■ Data entries:
BEGIN
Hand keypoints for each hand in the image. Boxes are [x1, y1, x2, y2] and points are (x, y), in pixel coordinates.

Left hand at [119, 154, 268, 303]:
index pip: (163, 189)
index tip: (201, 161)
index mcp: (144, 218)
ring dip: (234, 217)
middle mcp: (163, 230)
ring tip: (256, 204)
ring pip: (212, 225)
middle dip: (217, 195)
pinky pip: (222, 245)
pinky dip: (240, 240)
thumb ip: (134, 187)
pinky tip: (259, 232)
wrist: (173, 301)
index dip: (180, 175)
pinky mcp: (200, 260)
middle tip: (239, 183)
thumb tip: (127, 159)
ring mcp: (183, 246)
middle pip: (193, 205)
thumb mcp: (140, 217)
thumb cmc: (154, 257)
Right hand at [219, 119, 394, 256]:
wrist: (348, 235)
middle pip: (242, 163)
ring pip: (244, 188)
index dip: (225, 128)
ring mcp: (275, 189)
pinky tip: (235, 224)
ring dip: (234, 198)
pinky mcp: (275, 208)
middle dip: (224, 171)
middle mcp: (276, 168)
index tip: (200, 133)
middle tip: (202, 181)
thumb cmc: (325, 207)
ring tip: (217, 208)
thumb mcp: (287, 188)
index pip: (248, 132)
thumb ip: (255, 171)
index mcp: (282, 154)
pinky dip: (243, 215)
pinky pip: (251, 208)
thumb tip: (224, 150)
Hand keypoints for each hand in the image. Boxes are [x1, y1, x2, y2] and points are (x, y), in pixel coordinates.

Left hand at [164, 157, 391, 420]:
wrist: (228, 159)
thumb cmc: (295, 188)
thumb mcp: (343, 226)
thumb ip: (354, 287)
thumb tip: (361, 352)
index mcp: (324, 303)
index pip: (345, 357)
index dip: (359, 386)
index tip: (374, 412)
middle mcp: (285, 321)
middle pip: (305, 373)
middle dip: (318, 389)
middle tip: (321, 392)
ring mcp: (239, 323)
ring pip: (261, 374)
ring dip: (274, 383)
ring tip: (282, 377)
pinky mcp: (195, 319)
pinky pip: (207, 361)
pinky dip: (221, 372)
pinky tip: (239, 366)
END
■ What is needed: Reproduce all the data precisely, word for word.

■ Solution to this task:
Hand keypoints for each hand in the image. Boxes are [x1, y1, x2, y2] and points are (x, y), in pixel coordinates.

Left hand at [119, 154, 268, 303]:
index pip: (163, 189)
index tip: (201, 161)
index mcp: (144, 218)
ring dip: (234, 217)
middle mcp: (163, 230)
ring tip: (256, 204)
ring pip: (212, 225)
middle dip: (217, 195)
pinky pip: (222, 245)
pinky dip: (240, 240)
thumb ip: (134, 187)
pinky tip: (259, 232)
wrist: (173, 301)
index dip: (180, 175)
pinky mcp: (200, 260)
middle tip: (239, 183)
thumb tip: (127, 159)
ring mcp: (183, 246)
middle pip: (193, 205)
thumb mcp: (140, 217)
thumb cmc: (154, 257)
Right hand at [219, 119, 394, 256]:
wrist: (348, 235)
middle pip: (242, 163)
ring pip: (244, 188)
index dip: (225, 128)
ring mcp: (275, 189)
pinky tip: (235, 224)
ring dip: (234, 198)
pinky mcp: (275, 208)
middle dip: (224, 171)
middle mcp: (276, 168)
index tip: (200, 133)
middle tip: (202, 181)
thumb cmc: (325, 207)
ring tip: (217, 208)
thumb mcp: (287, 188)
index pip: (248, 132)
thumb ip: (255, 171)
index mcp: (282, 154)
pinky dip: (243, 215)
pinky pip: (251, 208)
thumb tip: (224, 150)
Hand keypoints for each hand in the image. Boxes are [x1, y1, x2, y2] and points are (x, y), in pixel coordinates.

Left hand at [164, 157, 391, 420]:
wrist: (228, 159)
thumb cmc: (295, 188)
thumb mcp: (343, 226)
thumb ip: (354, 287)
thumb tip: (361, 352)
index mcp: (324, 303)
index pip: (345, 357)
index dip: (359, 386)
index tip: (374, 412)
middle mcp: (285, 321)
middle pip: (305, 373)
middle dip: (318, 389)
middle tip: (321, 392)
ring mcp: (239, 323)
ring pip: (261, 374)
ring dip: (274, 383)
ring tip: (282, 377)
pinky mcp: (195, 319)
pinky pip: (207, 361)
pinky dip: (221, 372)
pinky tip: (239, 366)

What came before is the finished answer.